SOD: Symbolic Opcode Description

Well, GSoC is starting to wind down. I can't believe it's almost over. It feels like the "pencils down" date just jumped up out of nowhere. I had a lot more planned for HBDB but there are many flaws in Parrot's design that make even some of the most basic debugging tasks very difficult which I'll explain in a moment.

Over the past few months, I've learned a great deal about debugger design. There's not a lot of literature out there on the subject so much of what I've learned is mostly due to just tinkering around with GDB source code, reading debug format specifications, and just being nosey and curious in general. However, what I've realized is that Parrot's design does not make traditional symbolic debugging easy at all. The main design flaw being that we do not use a real debug segment in Parrot bytecode. All it contains is a very inaccurate line number to opcode mapping that is just about useless. Fortunately, I plan on fixing this (and so do you, you just don't know it yet).

Before I begin ranting, I suggest you read my recent message to parrot-dev. Much of what I will be referring to is already mentioned there.

A symbolic debugger needs high-level information about the original source code such as variables, data types, subroutines, classes, etc. so that it can form a proper relationship between the low-level opcodes and the high-level statements that generated it. However, Parrot bytecode does not preserve any such type of information and therefore, all a debugger can really do is perform low-level tasks; not knowing anything about the original source code that generated it. What Parrot needs is a generic debug data format for storing high-level source information in the debug segment.

I've taken it upon myself to begin writing up a specification. It can be found here. For now, I'm calling it SOD: Symbolic Opcode Description format.

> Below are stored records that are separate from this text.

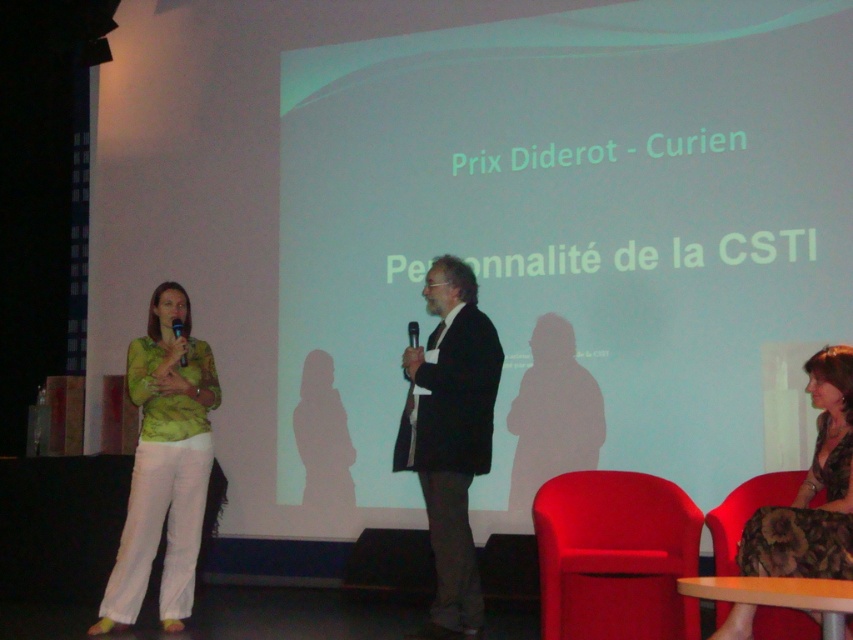
You are an event organizer and need to adjust the stage setup. The dark brown suit at center and the matte black microphone at left are currently positioned in a way that might block the view. Which object is lower and should be raised to improve visibility?

The dark brown suit at center is located below the matte black microphone at left, so raising the dark brown suit at center would improve visibility by bringing it to a higher position.

You are standing at the center of the stage and need to hand a document to the person wearing the velvet brown dress at lower right. Which direction should you move to reach them?

The velvet brown dress at lower right is located at point 0.766 on the x axis and 0.953 on the y axis, so you should move towards the lower right direction to reach them.

You are an attendee at this event and want to sit down. There is a matte red chair at lower right and a green matte shirt at left in your view. Which object is positioned to the right side of the other?

The matte red chair at lower right is positioned to the right of the green matte shirt at left.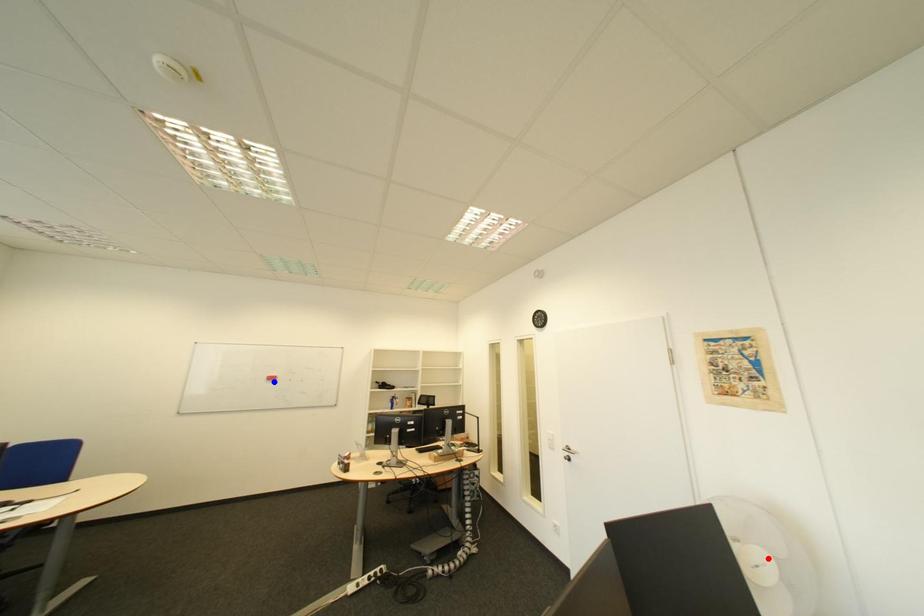
Question: In the image, two points are highlighted. Which point is nearer to the camera? Reply with the corresponding letter.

The format itself is block/tree structured where any particular entity is "owned" by another entity. This tree-like structure makes it very easy to describe the static structure of a source file since the code's intermediate representation already forms a similar structure called an Abstract Syntax Tree. Only the minimal amount of information needed to describe a program object is stored.

The most basic entity in SOD is called a "Data Description Entity" or DDE which consists of a "class" that indicates what it describes and a series of "properties" that further describe the specific characteristics of the entity. An example class looks like CLASS_enum_type and PT_name for properties.

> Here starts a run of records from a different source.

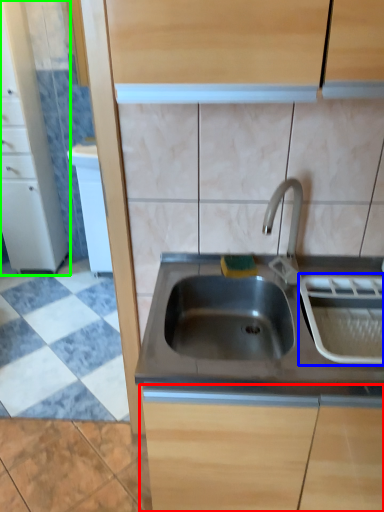
Question: Based on their relative distances, which object is nearer to cabinetry (highlighted by a red box)? Choose from appliance (highlighted by a blue box) and cabinetry (highlighted by a green box).

Choices:
 (A) appliance
 (B) cabinetry

Answer: (A)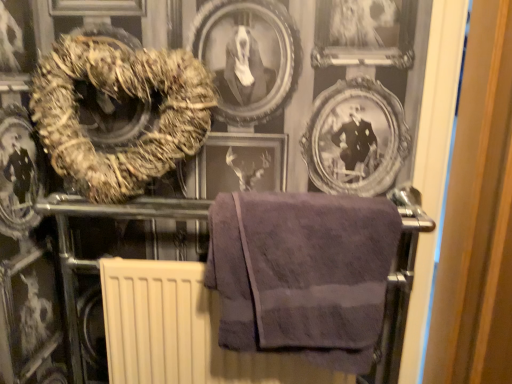
Where is `free space above purple cotton towel at center, which appears as the 1th towel when ordered from the bottom (from a real-world perspective)`? The height and width of the screenshot is (384, 512). free space above purple cotton towel at center, which appears as the 1th towel when ordered from the bottom (from a real-world perspective) is located at coordinates (293, 205).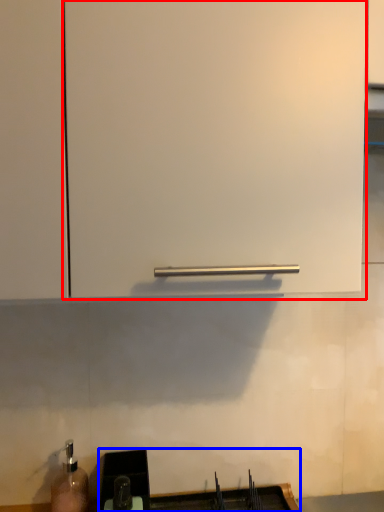
Question: Among these objects, which one is farthest to the camera, cabinetry (highlighted by a red box) or sink (highlighted by a blue box)?

Choices:
 (A) cabinetry
 (B) sink

Answer: (B)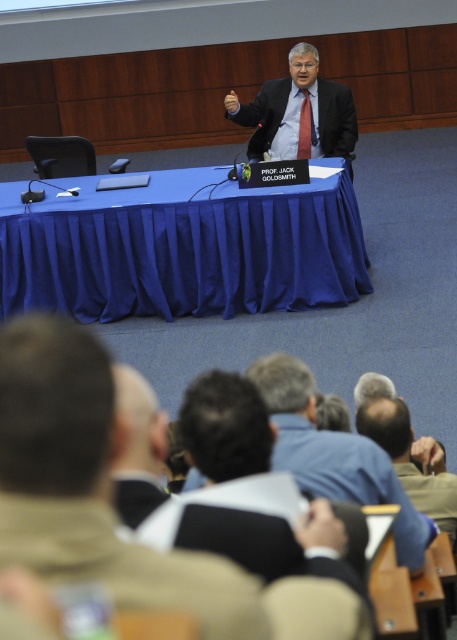
Does dark blue shirt at center appear on the right side of light brown leather jacket at lower right?

In fact, dark blue shirt at center is to the left of light brown leather jacket at lower right.

Measure the distance from dark blue shirt at center to light brown leather jacket at lower right.

The distance of dark blue shirt at center from light brown leather jacket at lower right is 28.27 inches.

What do you see at coordinates (333, 454) in the screenshot? This screenshot has width=457, height=640. I see `dark blue shirt at center` at bounding box center [333, 454].

You are a GUI agent. You are given a task and a screenshot of the screen. Output one action in this format:
    pyautogui.click(x=<x>, y=<y>)
    Task: Click on the dark blue shirt at center
    This screenshot has width=457, height=640.
    Given the screenshot: What is the action you would take?
    pyautogui.click(x=333, y=454)

Is dark blue shirt at center positioned behind matte black suit at center?

No, dark blue shirt at center is in front of matte black suit at center.

Who is positioned more to the right, dark blue shirt at center or matte black suit at center?

matte black suit at center

Describe the element at coordinates (333, 454) in the screenshot. I see `dark blue shirt at center` at that location.

Where is `dark blue shirt at center`? The image size is (457, 640). dark blue shirt at center is located at coordinates (333, 454).

Measure the distance between point (49, 548) and camera.

A distance of 1.12 meters exists between point (49, 548) and camera.

Does brown leather jacket at lower center lie in front of dark blue shirt at center?

Yes, it is.

Find the location of a particular element. Image resolution: width=457 pixels, height=640 pixels. brown leather jacket at lower center is located at coordinates pos(115,512).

Consider the following enumeration:

enum e { A, B, C};

This would generate the following DDE (the first numbers are addresses and numbers inside <> are byte-sizes):

00ad:  <46>  CLASS_enum_type
         PT_sibling(0xdb)  # Next DDE owned by my parent
         PT_name("e")
         PT_byte_size(0x4)
         PT_elem_list(<18>(2="C") (1="B") (0="A"))

00db:  <4>  # Null entry, end of sibling chain

This is a very simplified example. I plan on including a much better one in the specification though. Go read it! Now!

I'm pretty much done picking out the bits and pieces of DWARF that I like. The next step is to have people review it and design an actual implementation.

This is obviously a very large task that I definitely don't consider part of my GSoC project. It's not for me or GSoC, it's for Parrot. This is going to be a full-fledged effort by anyone willing to help. Without this, it's just about impossible to implement any more real features into HBDB. Therefore, I foresee HBDB going into a hiatus while SOD is being written. Once it's done, we're going to have a really awesome debugger along with many opportunities for other analysis tools.